When it started there was one forum post where someone thought the crawler was slowing down their website and tried to hold us to account for it, and we did some testing and it wasn’t.

What I have noticed is that I’ve started to get emails from affiliate networks, in particular the bigger boys like Blexr, and they are interested in what we are doing and what they can get from it.

iGBA: Are the glory days over for affiliates? 
It’s going to be harder to make money from being an affiliate in the future but I think it’s just different, the way you do it now. 

You want to get to a point where people actually want to hear what you have to say on things. So affiliates should be looking to build authority. Those who see it as a marketing exercise will struggle, that’s my personal opinion. But I’ve always thought marketing is not the way to do this industry, authority is the way to do it. If you have authority – you know live casino really well, for example – and someone wants to play live casino, you’re in a strong position.

You also have the new breed of streamers who play on Twitch and YouTube. They have an important role to play as well, but that’s going to be a problem area for compliance because how do you monitor what someone is saying in a live stream?
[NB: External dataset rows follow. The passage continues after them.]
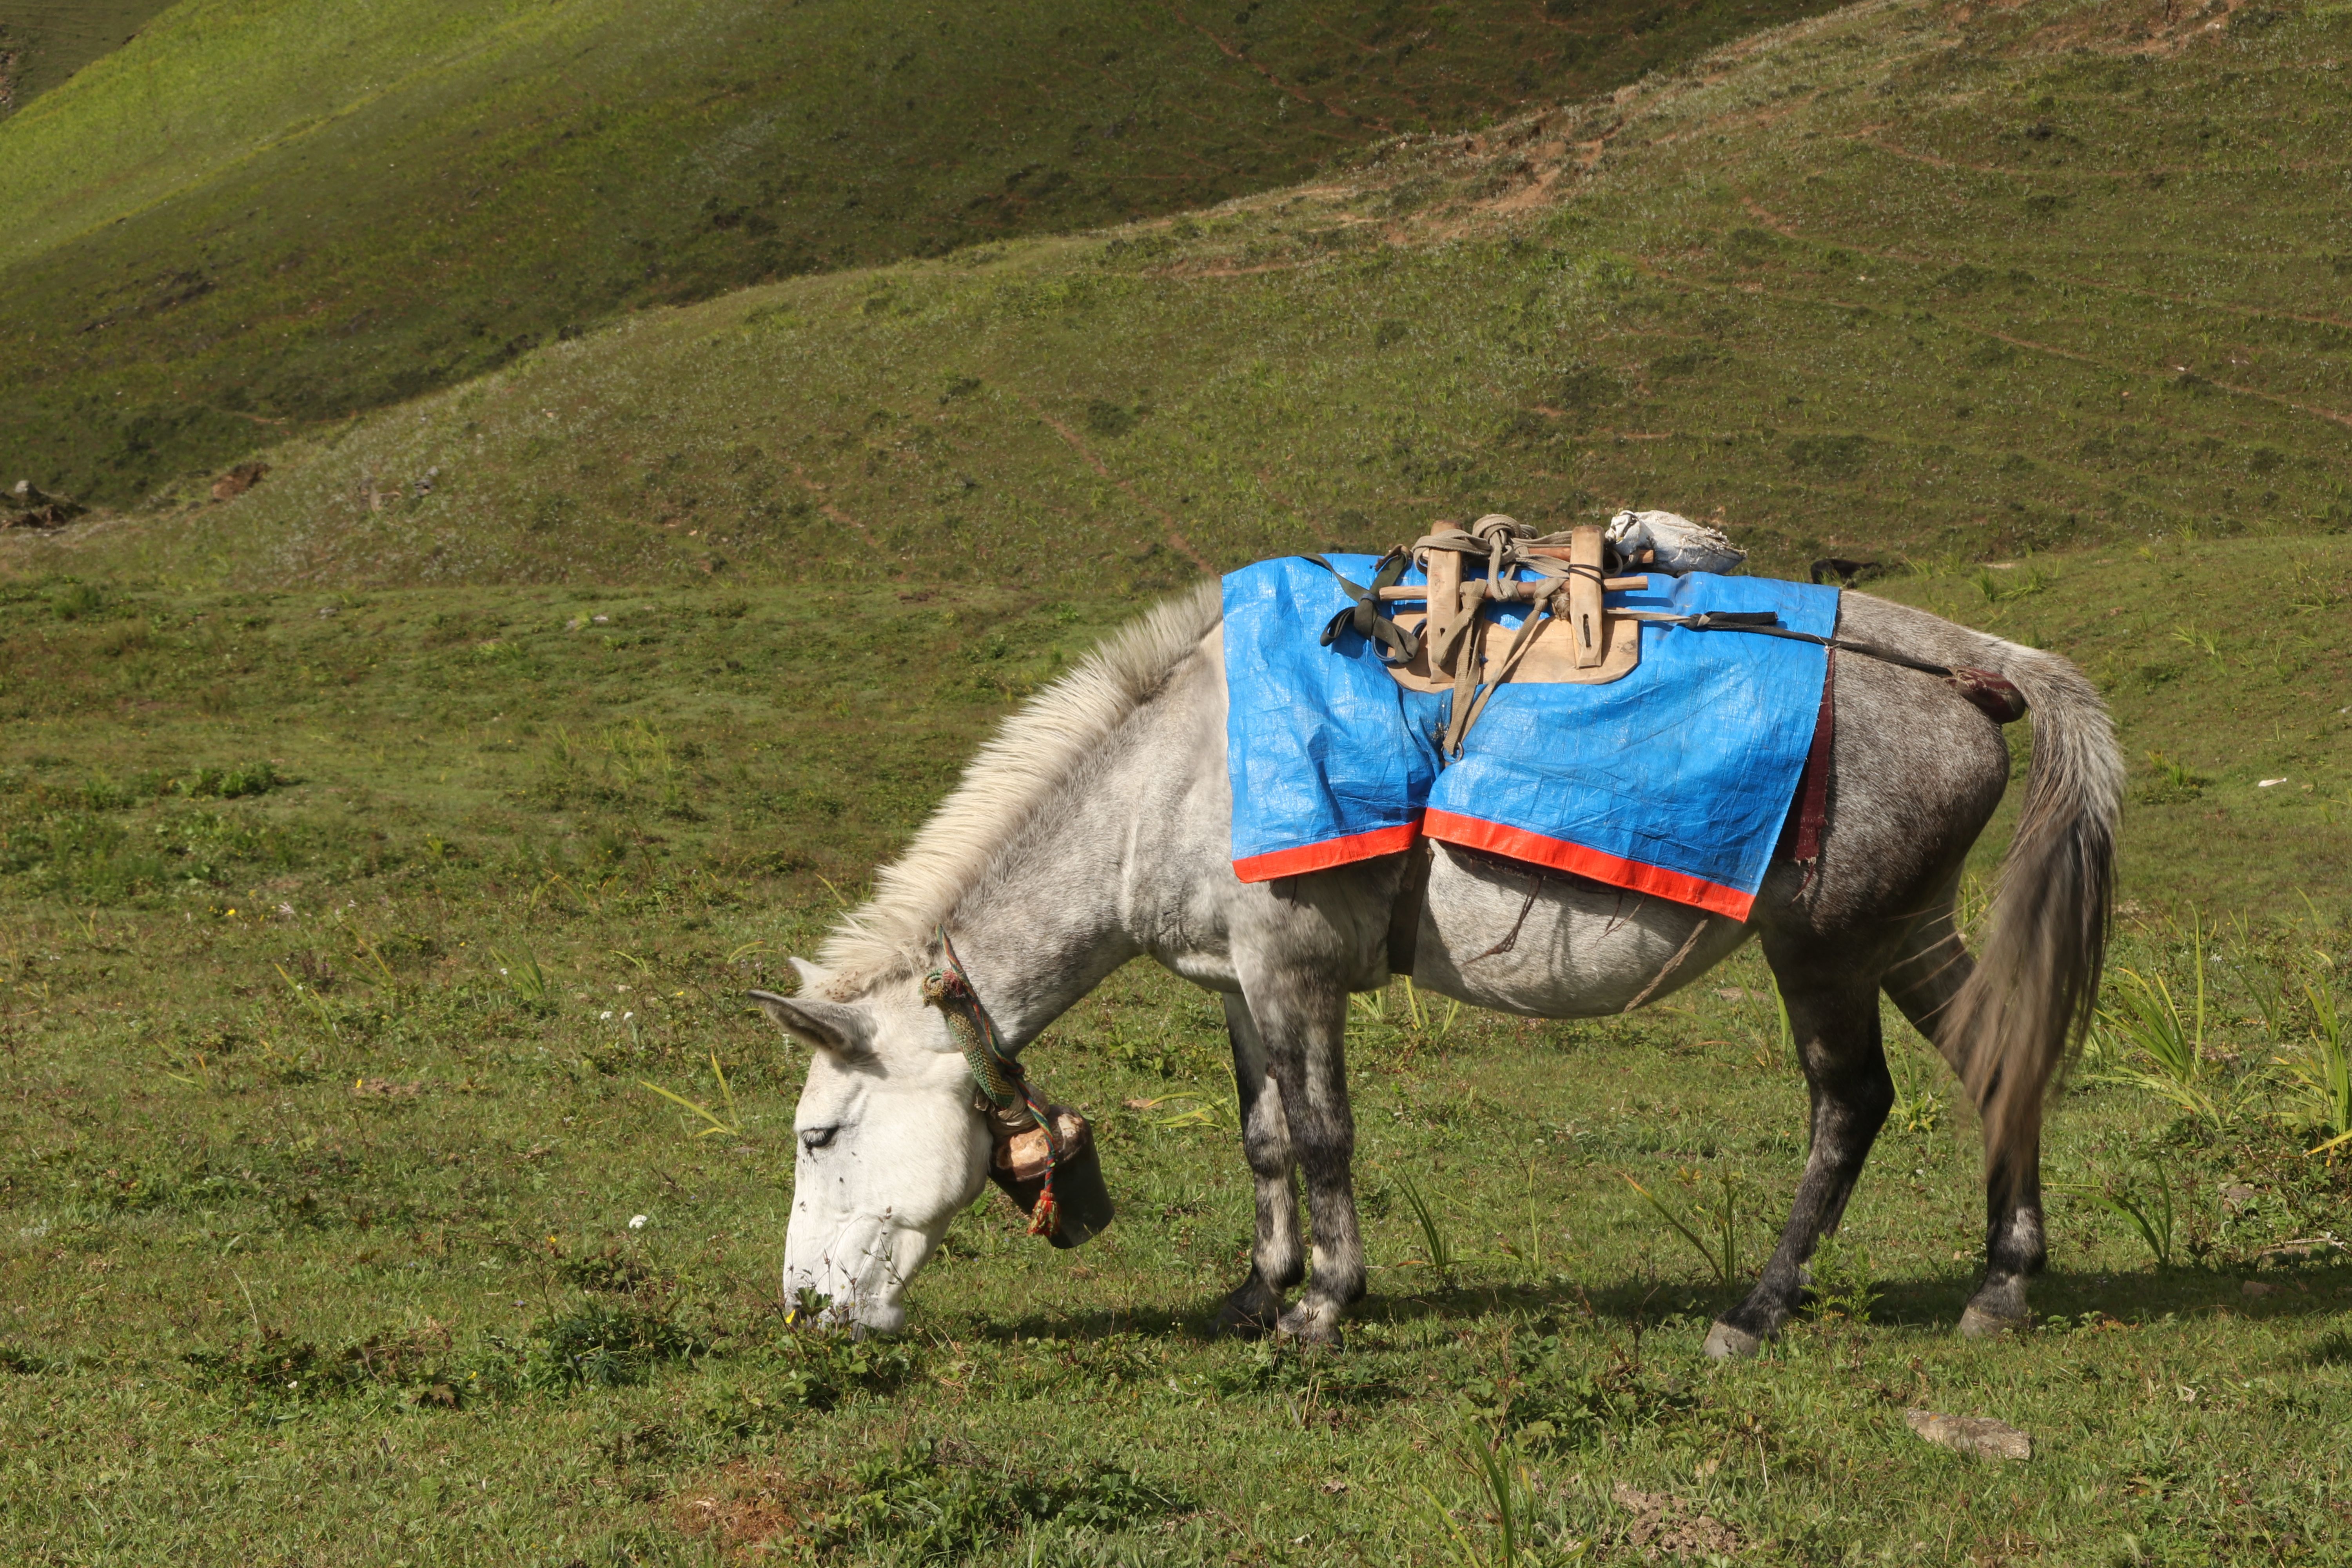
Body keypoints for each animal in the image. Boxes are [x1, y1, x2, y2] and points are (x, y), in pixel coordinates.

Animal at [750, 578, 2119, 1354]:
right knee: (1997, 1063)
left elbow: (1323, 1138)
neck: (1179, 772)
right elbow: (1263, 1140)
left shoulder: (1295, 968)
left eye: (820, 1136)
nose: (808, 1313)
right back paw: (2002, 1286)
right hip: (1909, 929)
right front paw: (1259, 1294)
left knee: (1850, 1105)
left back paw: (1758, 1309)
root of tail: (1975, 671)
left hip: (1824, 947)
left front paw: (1324, 1308)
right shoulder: (1241, 984)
iGBA: What else should operators do? 
A lot of operators are reducing their numbers. In fact a couple of operators delayed coming on board with us because they were making major cuts to their affiliate programmes from 900 to a more manageable 200 or 150, but I’d caveat that by saying they don’t see it as coming down to 150 and staying there. They see it as coming down to a starting point and working with the affiliates they trust the most and then looking at ramping up again. If that means revisiting old affiliates and talking to them, then fine, it’s just basically moving the risk for now.

iGBA: Are you out of the affiliate businesses for good now? 
Yes, I’m out of that game now. For the next few years it’s all going to be Rightlander if all goes to plan. I love a challenge, so it’s all about building something that people recognise as being good. That’s what I enjoy doing.